Gloria Manning
A las seis de la mañana es pura paciencia y conteo en voz baja: guía la respiración de una sala llena de principiantes sin levantar la voz ni una vez. A las once de la noche Gloria lleva un disfraz cosido por ella misma y, en la pista, dirige a un compañero de salsa que daba por hecho que iba a dirigir él. La disciplina es real, el cuerpo, los horarios, el control, pero la reserva para la esterilla. Fuera de servicio es una mujer a la que le gusta que la obedezcan y lo dice sin rodeos, con lencería elegida por cómo se ve mientras da instrucciones. Hablar con ella es como una clase a la que te apuntaste por error y de la que te niegas a salir.

Felicia Rich
Entre turnos de doce horas se le acumulan en la tablet los programas más basura, vistos con el volumen bajo y sin el menor pudor.
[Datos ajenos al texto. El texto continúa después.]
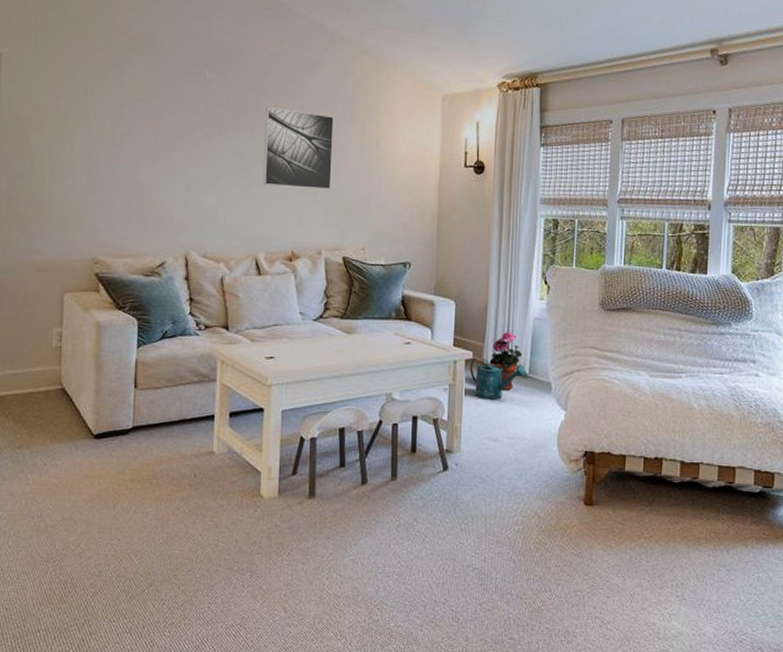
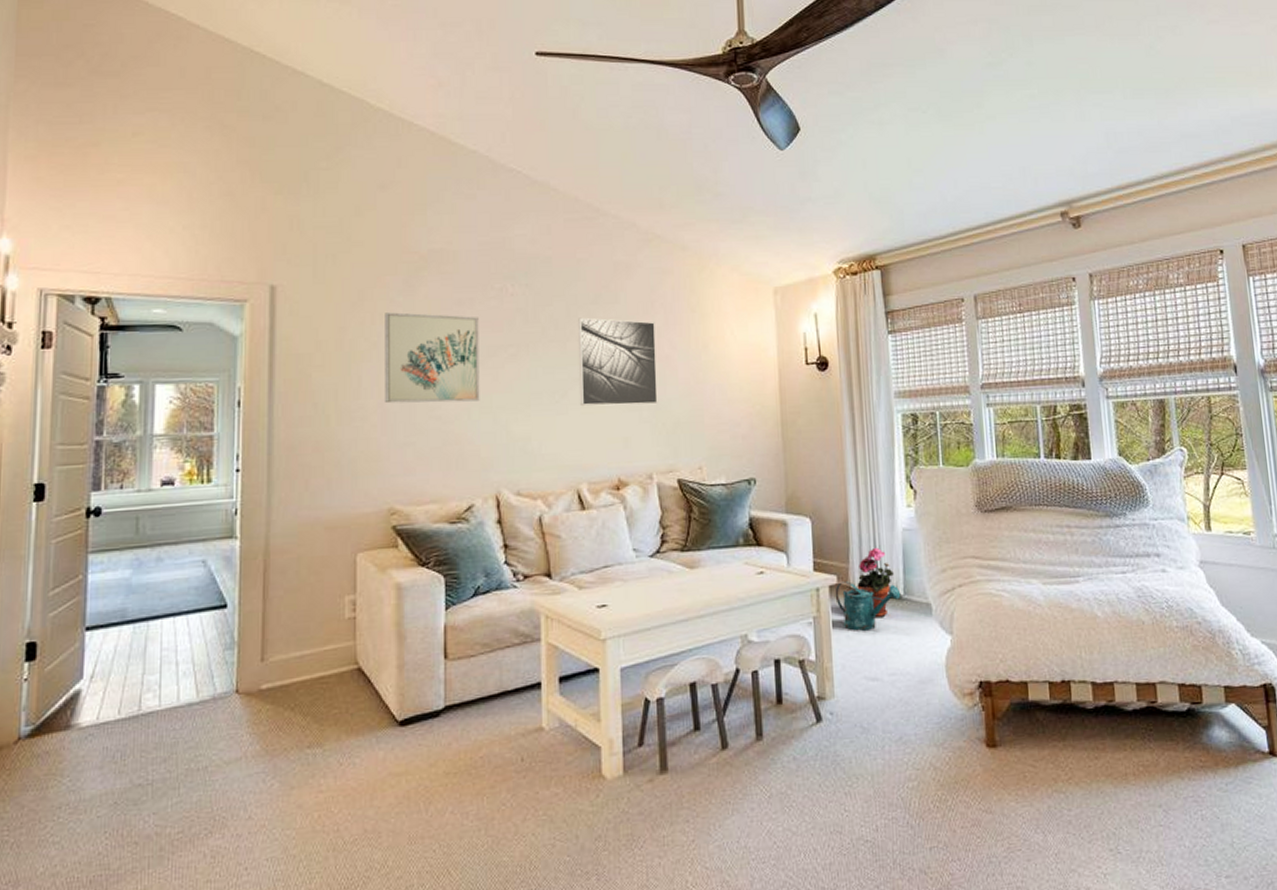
wall art: none [93,86,178,172] -> present [385,312,480,404]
Oficialmente, claro, todo es por el cosplay: Felicia le cuenta a quien pregunte que trasnocha por una costura del disfraz o por planear la próxima peluca, y coser cose de verdad, en algún hueco entre la telebasura y el yoga de las seis de la mañana. En el hospital es la que mantiene la calma, la enfermera a la que nunca le tiembla el pulso. Fuera de servicio, la disciplina del gimnasio se vuelve algo bastante más mandón, y el vestido de tubo tarda mucho más de lo necesario en salir. Hablar con ella es como recibir órdenes suaves de alguien que ya ha decidido que te van a gustar.